Lena vit dans un monde où l’amour est considéré comme le plus grand des maux. Un monde où tous les adultes de 18 ans subissent une opération du cerveau pour en être guéris. A quelques mois de subir à son tour « la Procédure », Lena fait une rencontre inattendue… Peu à peu elle découvre l’amour et comprend, comme sa mère avant elle, qu’il n’y a pas de plus grande liberté que laisser parler ses sentiments. Même si cela implique de quitter ses certitudes… « Ils prétendent qu’en guérissant de l’amour nous serons heureux et à l’abri du danger éternellement. Je les ai toujours crus. Jusqu’à maintenant. Maintenant, tout a changé. Maintenant, je préférerais être contaminée par l’amour ne serait-ce qu’une seconde plutôt que vivre un siècle étouffée par ce mensonge. »

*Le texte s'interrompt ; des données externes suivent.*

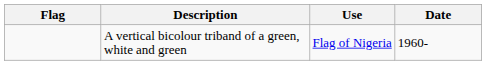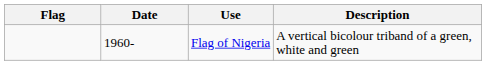columns swapped: Date <-> Description
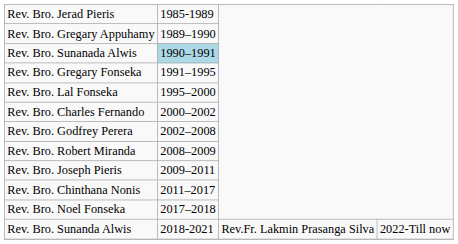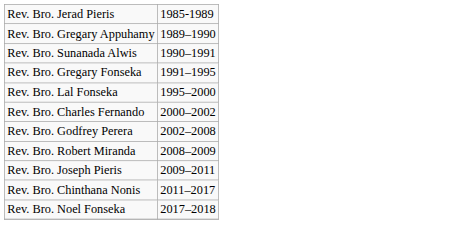Rev. Bro. Sunanada Alwis | column 2: lightblue background -> no background
- row: Rev. Bro. Sunanda Alwis | 2018-2021 | Rev.Fr. Lakmin Prasanga Silva | 2022-Till now
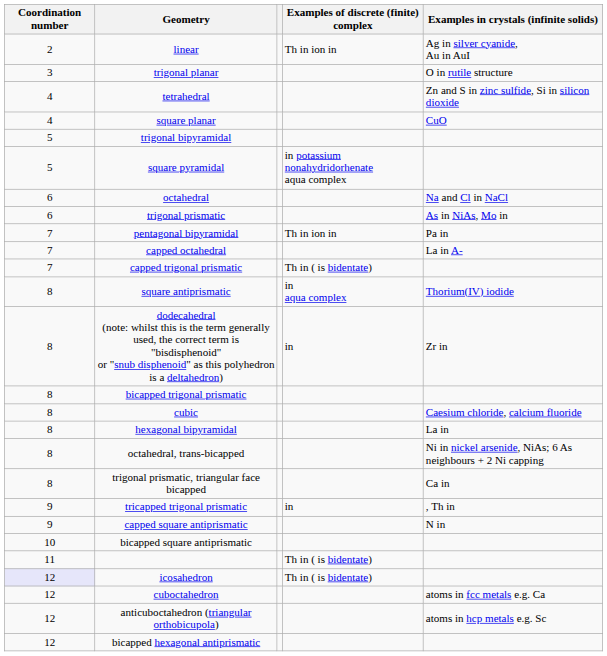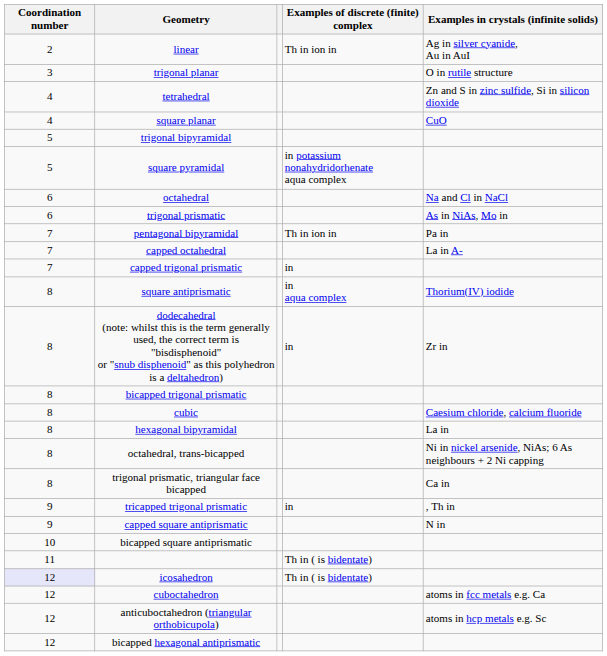capped trigonal prismatic | Examples of discrete (finite) complex: Th in ( is bidentate) -> in
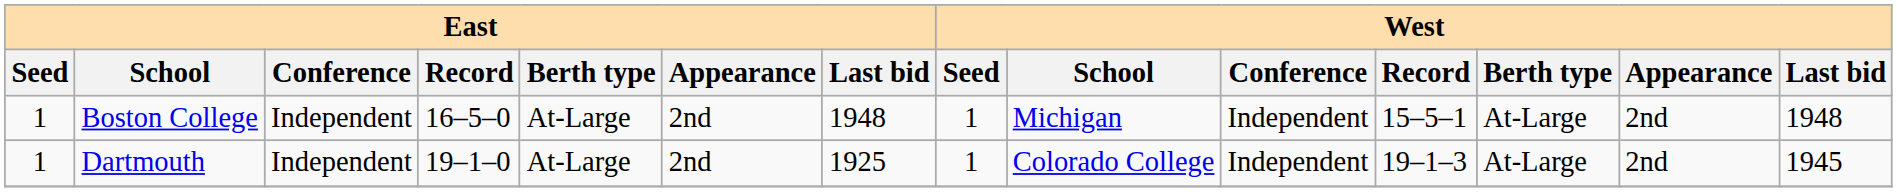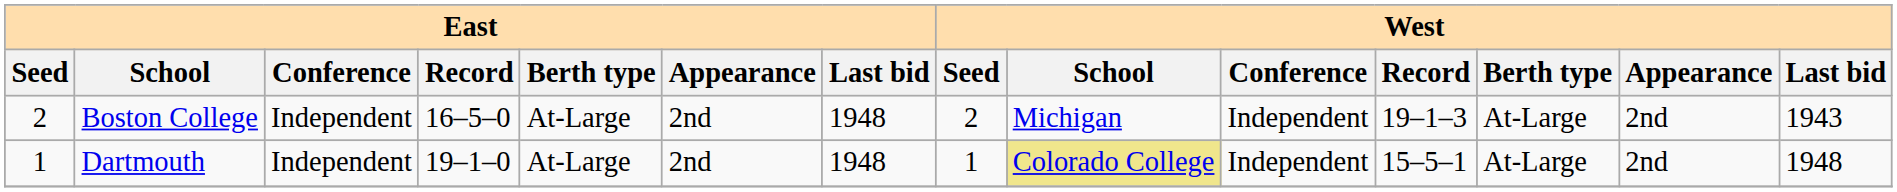Boston College | East / Seed: 1 -> 2
Boston College | West / Seed: 1 -> 2
Boston College | West / Record: 15–5–1 -> 19–1–3
Boston College | West / Last bid: 1948 -> 1943
Dartmouth | East / Last bid: 1925 -> 1948
Dartmouth | West / School: no background -> khaki background
Dartmouth | West / Record: 19–1–3 -> 15–5–1
Dartmouth | West / Last bid: 1945 -> 1948
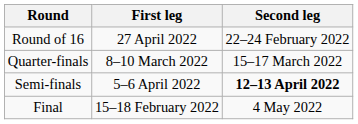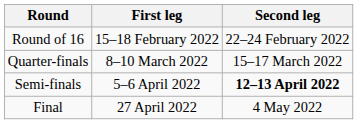Round of 16 | First leg: 27 April 2022 -> 15–18 February 2022
Final | First leg: 15–18 February 2022 -> 27 April 2022
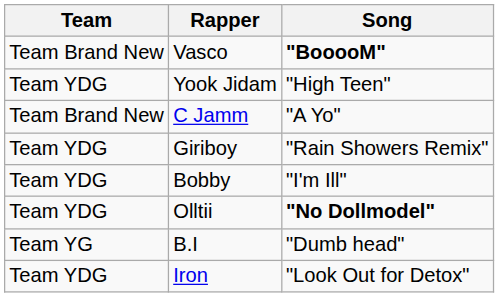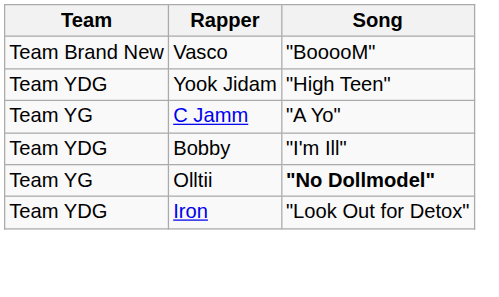Vasco | Song: bold -> normal
C Jamm | Team: Team Brand New -> Team YG
- row: Team YDG | Giriboy | "Rain Showers Remix"
Olltii | Team: Team YDG -> Team YG
- row: Team YG | B.I | "Dumb head"
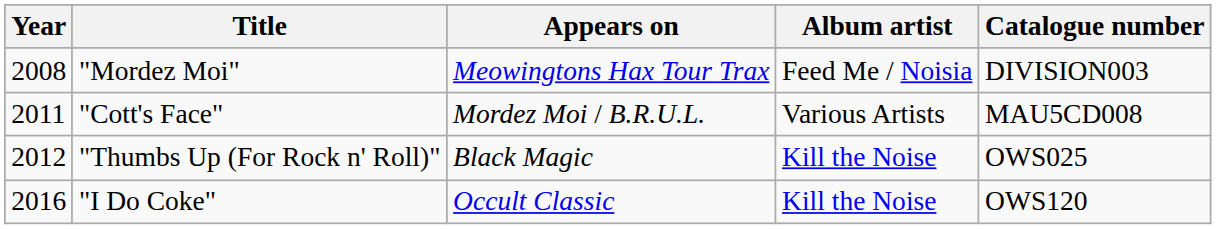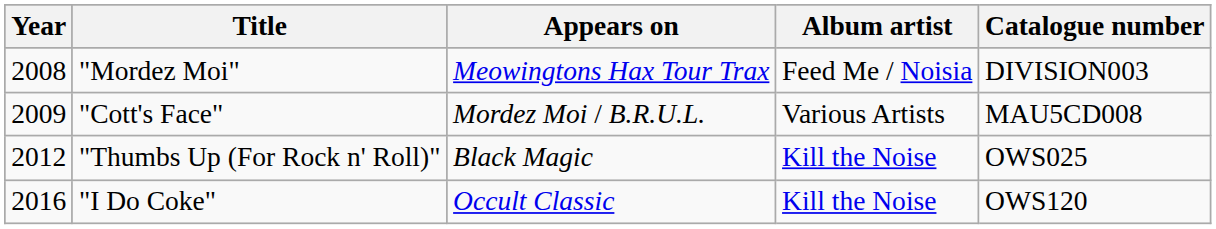"Cott's Face" | Year: 2011 -> 2009
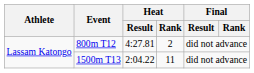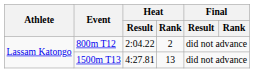800m T12 | Heat / Result: 4:27.81 -> 2:04.22
1500m T13 | Heat / Result: 2:04.22 -> 4:27.81
1500m T13 | Heat / Rank: 11 -> 13
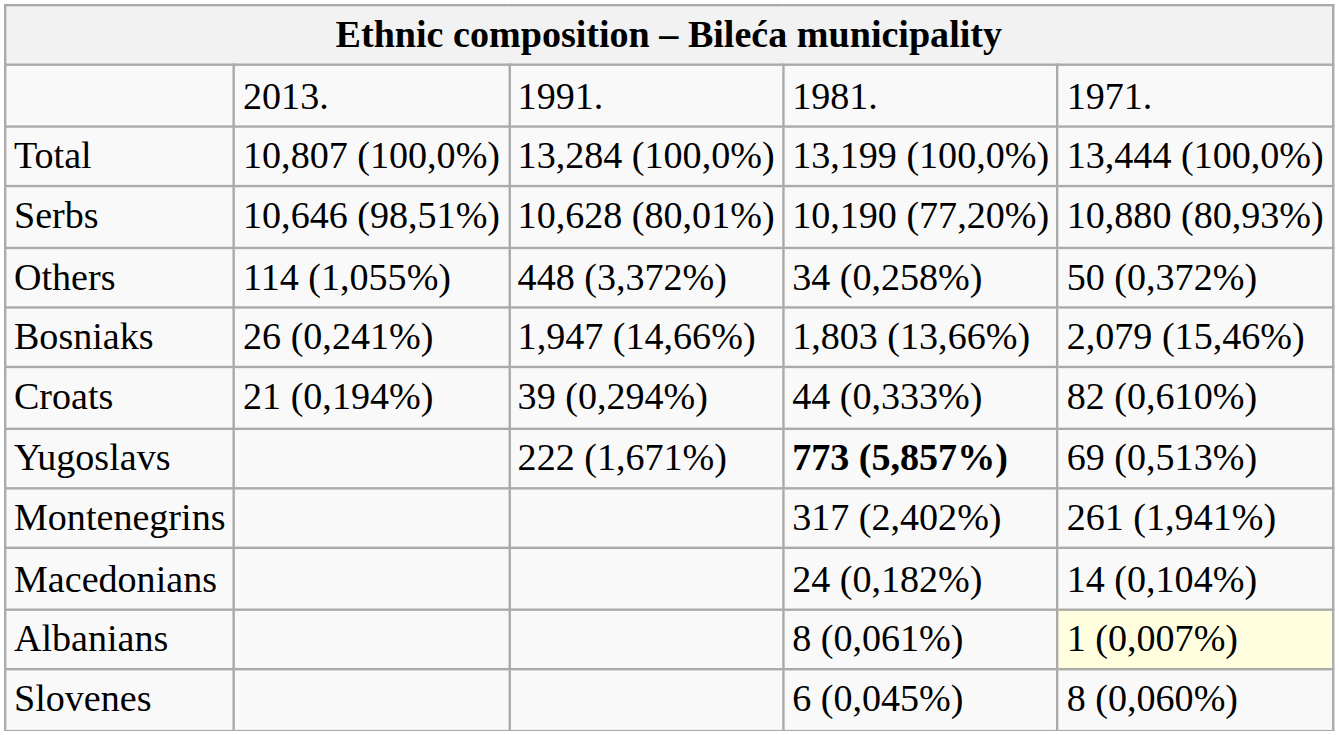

Lena vit dans un monde où le gouvernement impose aux jeunes de 18 ans une opération pour les immuniser contre l’amour. A la veille de son opération, Lena découvre ce sentiment interdit avec Alex et ensemble ils décident de s’enfuir. Mais seule Lena y parvient. Après s’être échappée de Portland dans le Maine, Lena rejoint une communauté d’Invalides les résistants au système réfugiée dans la Nature. Làbas, elle se transforme en guerrière de la résistance. Un futur sans Alex semble d’abord inimaginable, mais Lena va de l’avant. Elle combat pour lui et pour un monde où l’amour ne serait plus considéré comme une maladie. Entraînée dans un mélange explosif de révolution et de contreinsurrection, Lena doit lutter pour survivre et croire encore que l’amour est possible, et plus encore : souhaitable…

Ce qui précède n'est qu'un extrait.